WHAT YOU NEED TO DO:
1. From the export figures below, list every product group that has a value for both 1986 and 2012 and whose share of total exports was higher in 2012 than in 1986.
2. According to the export figures below, why is increasing sales to non-EU countries particularly important? Answer in one or two sentences.
3. In the export figures below, by what percentage did exports to Morocco rise?

Figure 3. Exports by Product Group, 1986 and First Half of 2012 (% of Total)
1986 | 2012 | |
Food | 16.2 | 15.2 |
Energy products | 6.3 | 6.7 |
Raw materials | 3.2 | 2.8 |
Semi-manufactured goods exc. chemicals | 17.3 | 12.0 |
Chemical products | 8.6 | 14.5 |
Capital goods | 17.3 | 19.2 |
Automotive industry | 15.4 | 14.8 |
Consumer durables | 15.8 | 1.6 |
Consumer manufactured goods | – | 8.1 |
Other goods | – | 5.1 |
Source: Department of Customs.
There has also been some success in increasing sales to non-EU countries, which is particularly important given the depth and duration of the EU’s crisis (see Figure 4). Exports to these countries (35.8% of the total) were 10.5% higher in the first half and those to relatively new markets such as China rose 10.5% and 27% to Africa (+21% to Morocco).

RECORDED INFORMATION:
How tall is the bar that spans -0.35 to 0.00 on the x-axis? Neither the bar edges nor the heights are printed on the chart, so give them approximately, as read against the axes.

ANSWERS FOR THE EXERCISE:
1. Energy products, Chemical products, Capital goods

2. It is particularly important because of the depth and duration of the EU's crisis.

3. 21%